INGREDIENTS:
Gluten-Free Pie Crust:
- 1 package Breads from Anna Pie Crust Mix
- 1/4 cup milk or water (or non-dairy drink)
- 3/4 cup oil
- 1 egg, lightly beaten for brushing over crust (optional)
Filling:
- 6 cups blueberries, pears, apples, cherries or peaches
- 1/2 cup maple crystals or your favorite sweetener
- Juice of 1/2 of a lemon (optional)
- 1-4 heaping tablespoons cornstarch or arrowroot (the juicier the fruit the more cornstarch/arrowroot needed). For example, apple pie needs 1 tablespoon whereas a very juicy peach filling will need 4 tablespoons
- Dash of salt
Preheat oven to 350 degrees.
DIRECTIONS:
Gluten-Free Pie Crust:
- Combine wet ingredients (1/4 cup milk and 3/4 cup oil) into a large bowl.
- Add dry mix and gently stir until well combined. The crust will be oily but do not worry – this is how it should look.
- Press bottom crust into standard 9-1/2 inch glass pie dish.

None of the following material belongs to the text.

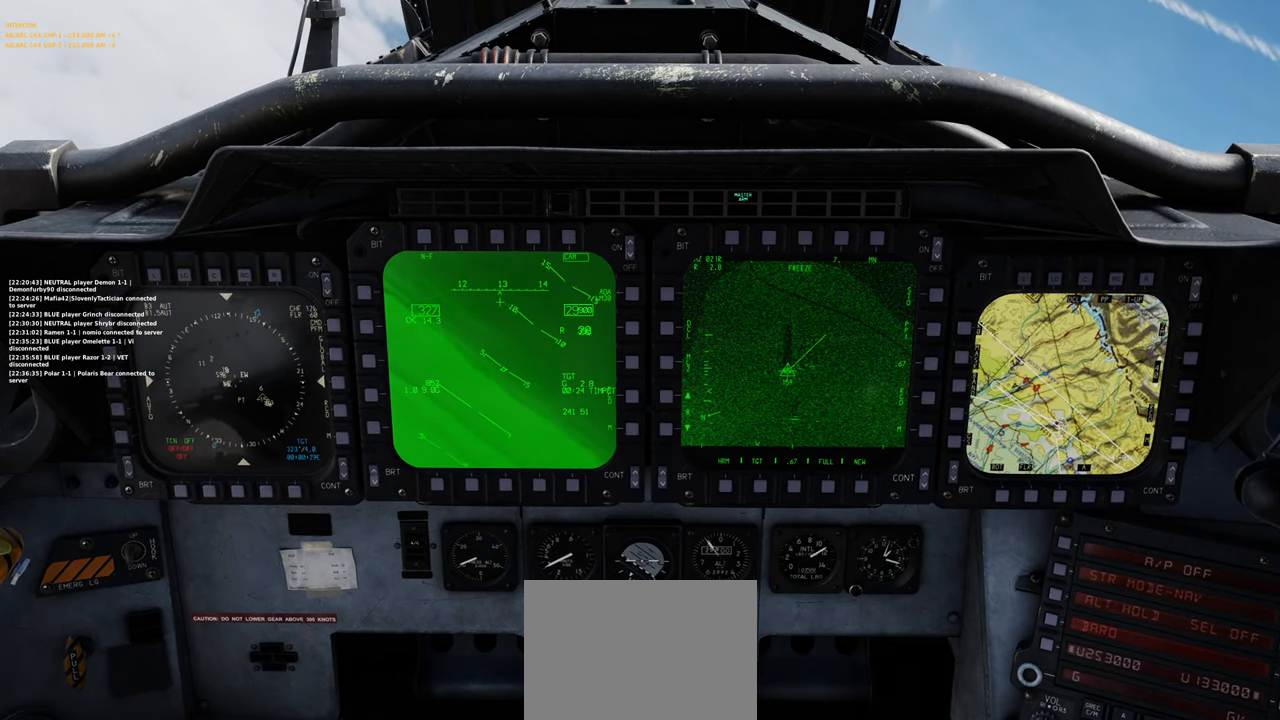
{"buttons": ["R1", "R3"], "left_stick": "center", "right_stick": "center", "events": [[350, "R1", "down"], [467, "R3", "down"]]}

- Roll out top onto a cutting board between two pieces of wax paper.
- Place crust top in the freezer for 15-20 minutes. Once the crust top is chilled it will allow you to remove the wax paper easily.
For the Filling:
- In a large bowl, combine all dry ingredients; sugar, cornstarch/arrowroot, salt. Whisk until well combined.
- Add to this the fruit (rinse and drain if using fresh) and stir into dry ingredients until well combined. If using fruit other than blueberries, remove the skin and cut into small, evenly sized pieces.
- Pour mixture into the pie shell.
- Remove wax paper from rolled out top crust and place on top of pie. Seal around the edges and cut small slits in the center to allow steam to escape.
- Brush lightly beaten egg all over the top crust.
Bake for 45-60 minutes or until bubbly and golden. After about 30 minutes check to make sure crust is not over browning; if it is, put foil or pie ring over darkest areas until finished baking.